Pictured people or hands, with joints
────────

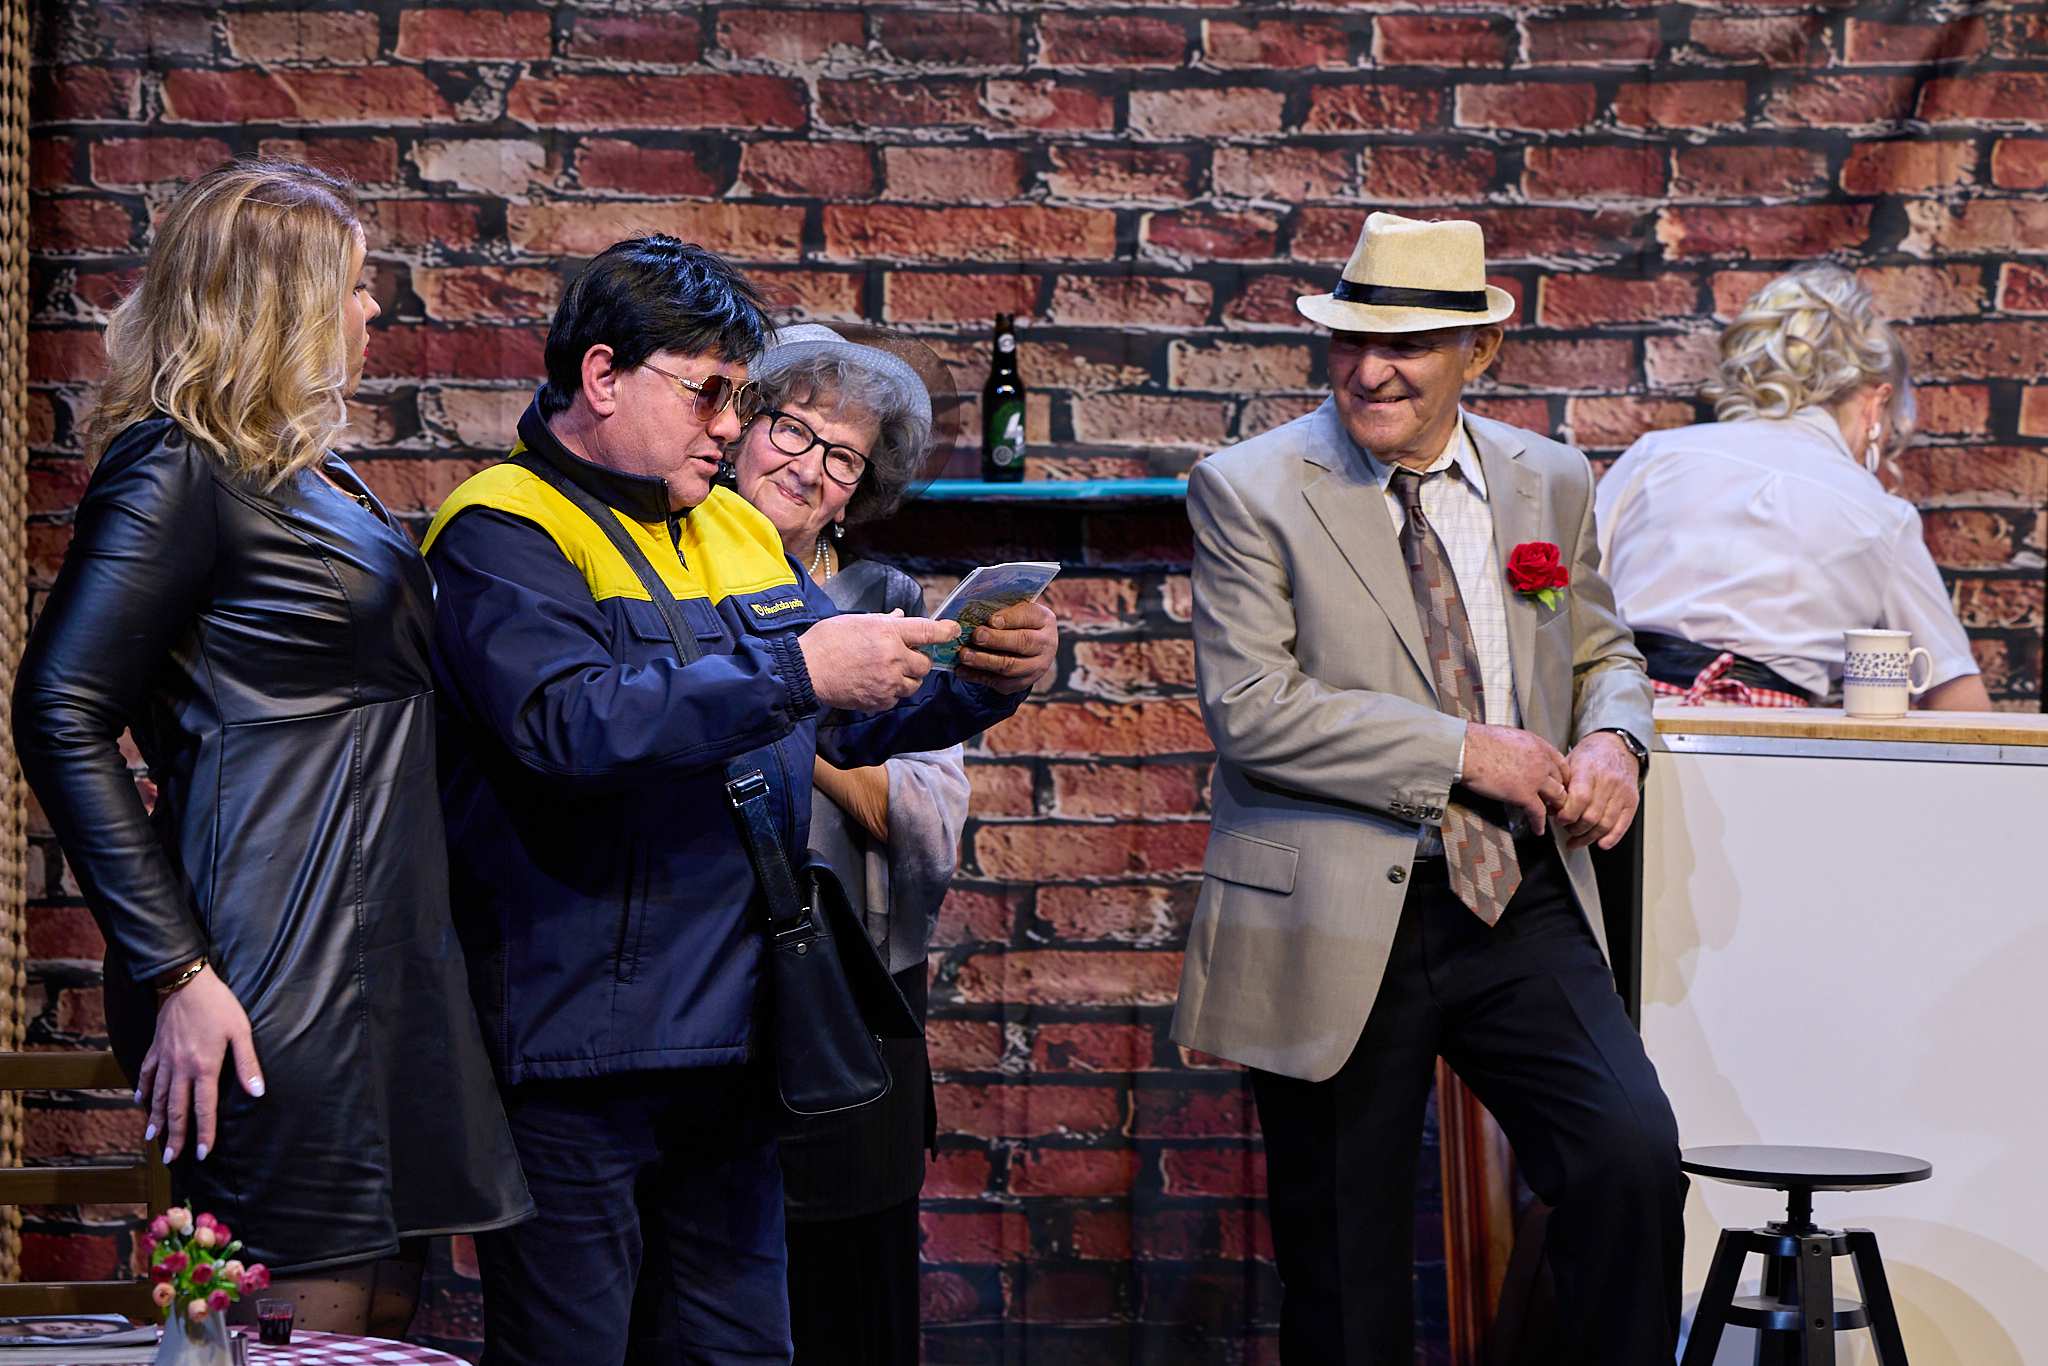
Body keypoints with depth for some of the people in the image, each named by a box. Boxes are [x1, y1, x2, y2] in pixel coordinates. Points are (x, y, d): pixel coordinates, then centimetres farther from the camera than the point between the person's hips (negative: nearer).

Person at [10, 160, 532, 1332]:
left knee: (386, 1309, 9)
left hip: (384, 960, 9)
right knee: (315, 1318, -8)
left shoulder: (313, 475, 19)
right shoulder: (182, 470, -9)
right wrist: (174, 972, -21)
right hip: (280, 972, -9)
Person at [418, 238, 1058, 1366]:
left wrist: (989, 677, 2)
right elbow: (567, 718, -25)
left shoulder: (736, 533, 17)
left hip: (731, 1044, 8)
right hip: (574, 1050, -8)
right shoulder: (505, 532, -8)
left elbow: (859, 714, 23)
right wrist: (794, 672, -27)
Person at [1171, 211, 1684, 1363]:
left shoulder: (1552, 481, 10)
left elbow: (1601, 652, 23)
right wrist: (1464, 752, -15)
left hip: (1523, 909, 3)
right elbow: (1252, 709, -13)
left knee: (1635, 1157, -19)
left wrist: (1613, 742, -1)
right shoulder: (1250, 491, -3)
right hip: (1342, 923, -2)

────────

→ **Goal of the exercise**:
Arrange all of the data above as a Markdown table with two columns, Row and Line. Give each non-blank line its own numbered row, and leave the pictures out.

→ **Output of the task**:
| Row | Line |
|---|---|
| 1 | Body keypoints with depth for some of the people in the image, each named by a box. Boxes are [x1, y1, x2, y2] in pixel coordinates. Points are (x, y, d): pixel coordinates, then centimetres farther from the camera than the point between the person's hips (negative: nearer). |
| 2 | Person at [10, 160, 532, 1332]: |
| 3 | left knee: (386, 1309, 9) |
| 4 | left hip: (384, 960, 9) |
| 5 | right knee: (315, 1318, -8) |
| 6 | left shoulder: (313, 475, 19) |
| 7 | right shoulder: (182, 470, -9) |
| 8 | right wrist: (174, 972, -21) |
| 9 | right hip: (280, 972, -9) |
| 10 | Person at [418, 238, 1058, 1366]: |
| 11 | left wrist: (989, 677, 2) |
| 12 | right elbow: (567, 718, -25) |
| 13 | left shoulder: (736, 533, 17) |
| 14 | left hip: (731, 1044, 8) |
| 15 | right hip: (574, 1050, -8) |
| 16 | right shoulder: (505, 532, -8) |
| 17 | left elbow: (859, 714, 23) |
| 18 | right wrist: (794, 672, -27) |
| 19 | Person at [1171, 211, 1684, 1363]: |
| 20 | left shoulder: (1552, 481, 10) |
| 21 | left elbow: (1601, 652, 23) |
| 22 | right wrist: (1464, 752, -15) |
| 23 | left hip: (1523, 909, 3) |
| 24 | right elbow: (1252, 709, -13) |
| 25 | left knee: (1635, 1157, -19) |
| 26 | left wrist: (1613, 742, -1) |
| 27 | right shoulder: (1250, 491, -3) |
| 28 | right hip: (1342, 923, -2) |